Optimizing Your LinkedIn Profile With Keywords

Optimizing Your LinkedIn Profile With Keywords




LinkedIn is a social media network, but it has a more professional and business like feel than Facebook Pages or Twitter. You complete your profile information and then spend time connecting to other like-minded individuals, or joining in groups and the Q & A to network and meet new people.
Because LinkedIn has more rigorous methods to contact people you will find that you check out profiles more often to determine if the other person is a good fit. For this very reason having a completed profile on LinkedIn is very important – it is your overall elevator pitch to other people; it is what will ‘sell’ you as a good contact on LinkedIn.
So… your profile says it is 100% complete, but is it really? Many people tend to use wording that you find in your resume or CV as a base for your profile content – which can be fine but you may be missing out on some aspects of profile completion that can help people find you. LinkedIn users do go to the search function and look for people with specific keywords. If you have created a profile that does not take into account any keywords that someone doing an online search would use… then you may be missing the boat.
What are keywords? They are words that people use to describe a business and how that business can help clients. Once you have these keywords you are ready to use them within your LinkedIn profile. There are five main areas I recommend incorporating them in order to get the most out of your profile and to help your name come up higher within online and LinkedIn searches.
  1. Professional headline – This is an area where you have 120 characters to sell yourself. It’s like your 30 second elevator speech in which you describe who you are, what kind of people you help and how you help them. Write a sentence that tells people just this and incorporate the keywords.
  2. Current position – Where you work currently and what you do. Use aspects of your resume but keep it short and include your keywords.
  3. Past Positions – This may not always be a related type of work, but if you can include some keywords here it will help. Think how this position may have led you to your current one – were there any similar parts to the work? If so you can probably add some keywords.

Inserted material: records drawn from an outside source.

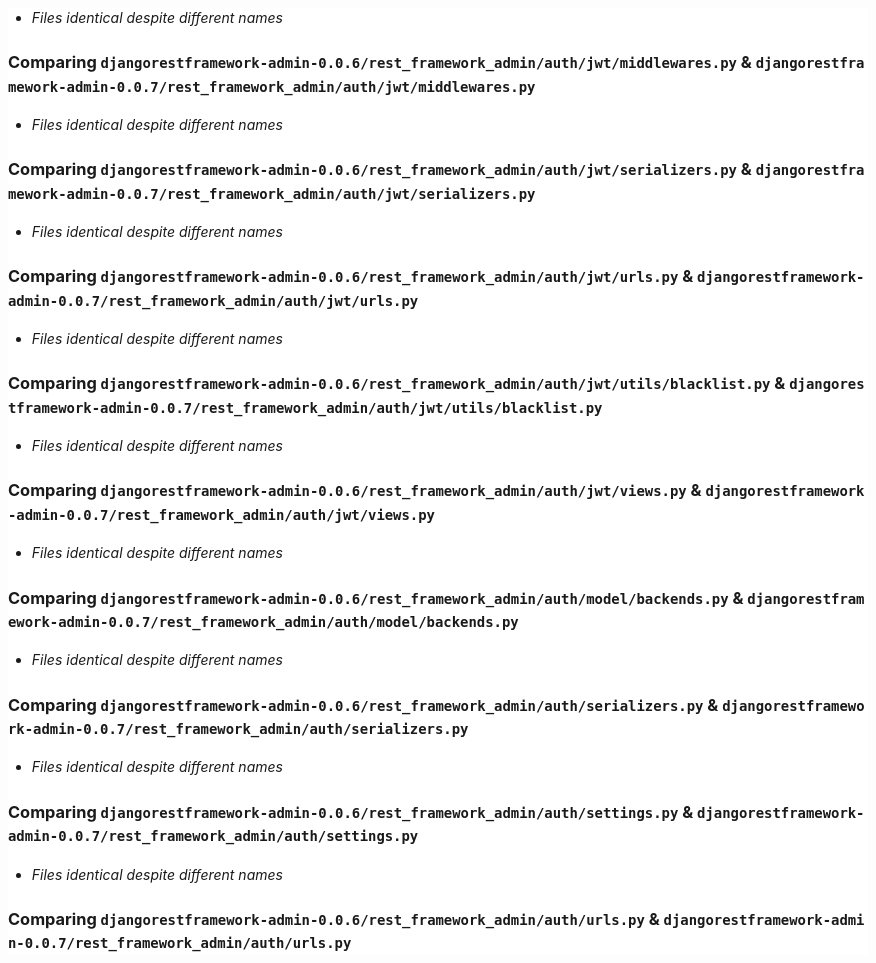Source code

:  * *Files identical despite different names*

### Comparing `djangorestframework-admin-0.0.6/rest_framework_admin/auth/jwt/middlewares.py` & `djangorestframework-admin-0.0.7/rest_framework_admin/auth/jwt/middlewares.py`

 * *Files identical despite different names*

### Comparing `djangorestframework-admin-0.0.6/rest_framework_admin/auth/jwt/serializers.py` & `djangorestframework-admin-0.0.7/rest_framework_admin/auth/jwt/serializers.py`

 * *Files identical despite different names*

### Comparing `djangorestframework-admin-0.0.6/rest_framework_admin/auth/jwt/urls.py` & `djangorestframework-admin-0.0.7/rest_framework_admin/auth/jwt/urls.py`

 * *Files identical despite different names*

### Comparing `djangorestframework-admin-0.0.6/rest_framework_admin/auth/jwt/utils/blacklist.py` & `djangorestframework-admin-0.0.7/rest_framework_admin/auth/jwt/utils/blacklist.py`

 * *Files identical despite different names*

### Comparing `djangorestframework-admin-0.0.6/rest_framework_admin/auth/jwt/views.py` & `djangorestframework-admin-0.0.7/rest_framework_admin/auth/jwt/views.py`

 * *Files identical despite different names*

### Comparing `djangorestframework-admin-0.0.6/rest_framework_admin/auth/model/backends.py` & `djangorestframework-admin-0.0.7/rest_framework_admin/auth/model/backends.py`

 * *Files identical despite different names*

### Comparing `djangorestframework-admin-0.0.6/rest_framework_admin/auth/serializers.py` & `djangorestframework-admin-0.0.7/rest_framework_admin/auth/serializers.py`

 * *Files identical despite different names*

### Comparing `djangorestframework-admin-0.0.6/rest_framework_admin/auth/settings.py` & `djangorestframework-admin-0.0.7/rest_framework_admin/auth/settings.py`

 * *Files identical despite different names*

### Comparing `djangorestframework-admin-0.0.6/rest_framework_admin/auth/urls.py` & `djangorestframework-admin-0.0.7/rest_framework_admin/auth/urls.py`
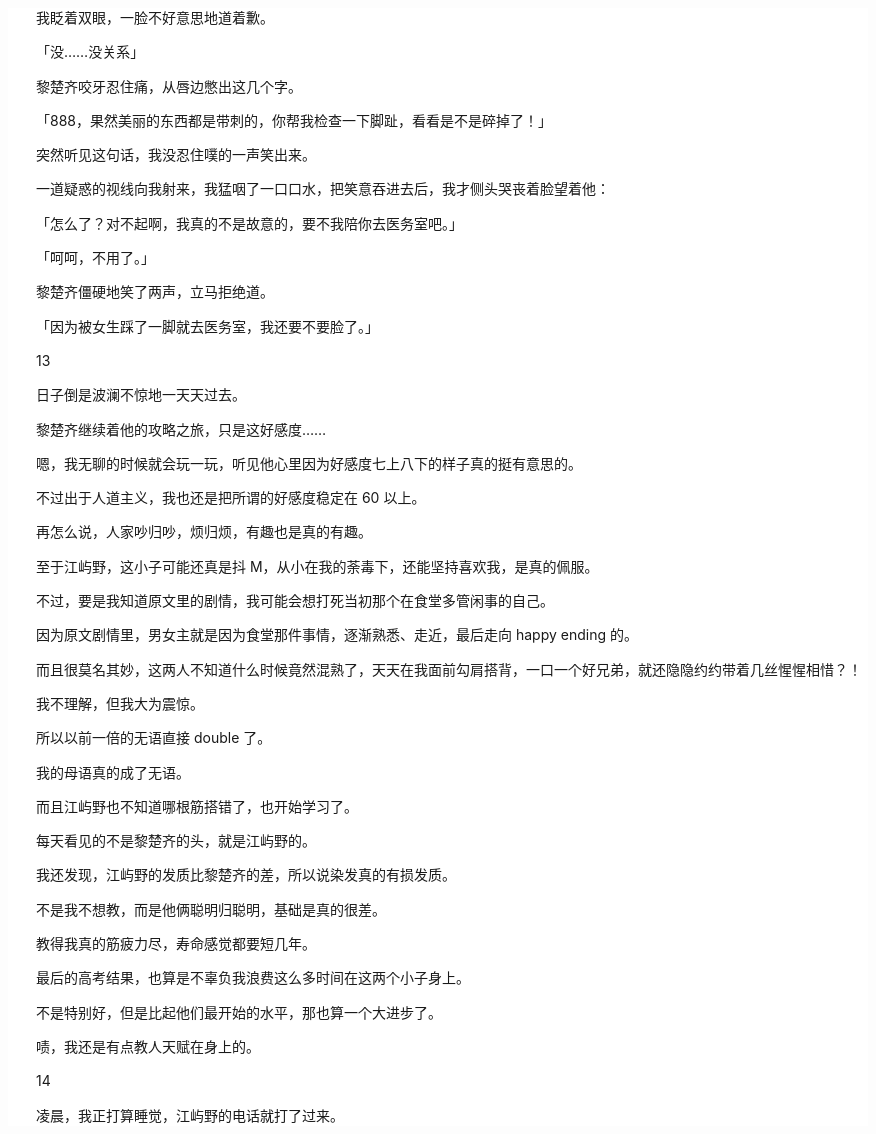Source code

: &emsp;&emsp;我眨着双眼，一脸不好意思地道着歉。  
  
&emsp;&emsp;「没……没关系」  
  
&emsp;&emsp;黎楚齐咬牙忍住痛，从唇边憋出这几个字。  
  
&emsp;&emsp;「888，果然美丽的东西都是带刺的，你帮我检查一下脚趾，看看是不是碎掉了！」  
  
&emsp;&emsp;突然听见这句话，我没忍住噗的一声笑出来。  
  
&emsp;&emsp;一道疑惑的视线向我射来，我猛咽了一口口水，把笑意吞进去后，我才侧头哭丧着脸望着他：  
  
&emsp;&emsp;「怎么了？对不起啊，我真的不是故意的，要不我陪你去医务室吧。」  
  
&emsp;&emsp;「呵呵，不用了。」  
  
&emsp;&emsp;黎楚齐僵硬地笑了两声，立马拒绝道。  
  
&emsp;&emsp;「因为被女生踩了一脚就去医务室，我还要不要脸了。」  
  
&emsp;&emsp;13  
  
&emsp;&emsp;日子倒是波澜不惊地一天天过去。  
  
&emsp;&emsp;黎楚齐继续着他的攻略之旅，只是这好感度……  
  
&emsp;&emsp;嗯，我无聊的时候就会玩一玩，听见他心里因为好感度七上八下的样子真的挺有意思的。  
  
&emsp;&emsp;不过出于人道主义，我也还是把所谓的好感度稳定在 60 以上。  
  
&emsp;&emsp;再怎么说，人家吵归吵，烦归烦，有趣也是真的有趣。  
  
&emsp;&emsp;至于江屿野，这小子可能还真是抖 M，从小在我的荼毒下，还能坚持喜欢我，是真的佩服。  
  
&emsp;&emsp;不过，要是我知道原文里的剧情，我可能会想打死当初那个在食堂多管闲事的自己。  
  
&emsp;&emsp;因为原文剧情里，男女主就是因为食堂那件事情，逐渐熟悉、走近，最后走向 happy ending 的。  
  
&emsp;&emsp;而且很莫名其妙，这两人不知道什么时候竟然混熟了，天天在我面前勾肩搭背，一口一个好兄弟，就还隐隐约约带着几丝惺惺相惜？！  
  
&emsp;&emsp;我不理解，但我大为震惊。  
  
&emsp;&emsp;所以以前一倍的无语直接 double 了。  
  
&emsp;&emsp;我的母语真的成了无语。  
  
&emsp;&emsp;而且江屿野也不知道哪根筋搭错了，也开始学习了。  
  
&emsp;&emsp;每天看见的不是黎楚齐的头，就是江屿野的。  
  
&emsp;&emsp;我还发现，江屿野的发质比黎楚齐的差，所以说染发真的有损发质。  
  
&emsp;&emsp;不是我不想教，而是他俩聪明归聪明，基础是真的很差。  
  
&emsp;&emsp;教得我真的筋疲力尽，寿命感觉都要短几年。  
  
&emsp;&emsp;最后的高考结果，也算是不辜负我浪费这么多时间在这两个小子身上。  
  
&emsp;&emsp;不是特别好，但是比起他们最开始的水平，那也算一个大进步了。  
  
&emsp;&emsp;啧，我还是有点教人天赋在身上的。  
  
&emsp;&emsp;14  
  
&emsp;&emsp;凌晨，我正打算睡觉，江屿野的电话就打了过来。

  4. Summary – This is where you can expound on your headline and add more content to give people a deeper picture of what your skills are. Work in some of those keywords.
  5. Specialties – This is another area where you can get very detailed and specific on your talents and what makes people hire you. What do you bring to their business and why.
You should have a list of main keywords and then also supporting keywords – and post it on your wall where you can see it at all times. Use a combination of these words in the 5 areas above and people will find you. Don’t overuse the keyword – just add them in naturally. If you learn to incorporate them in all your online content, it will help your overall visibility as well.
Keep track of your effort by doing an online search yourself and seeing where you stand in the results. Then check regularly to see if your standings improve. If you are using a good combination of keywords in your online profiles, new online content, publishing blog posts and commenting on other blogs you will see a change – you should start seeing more and more of you in the search results.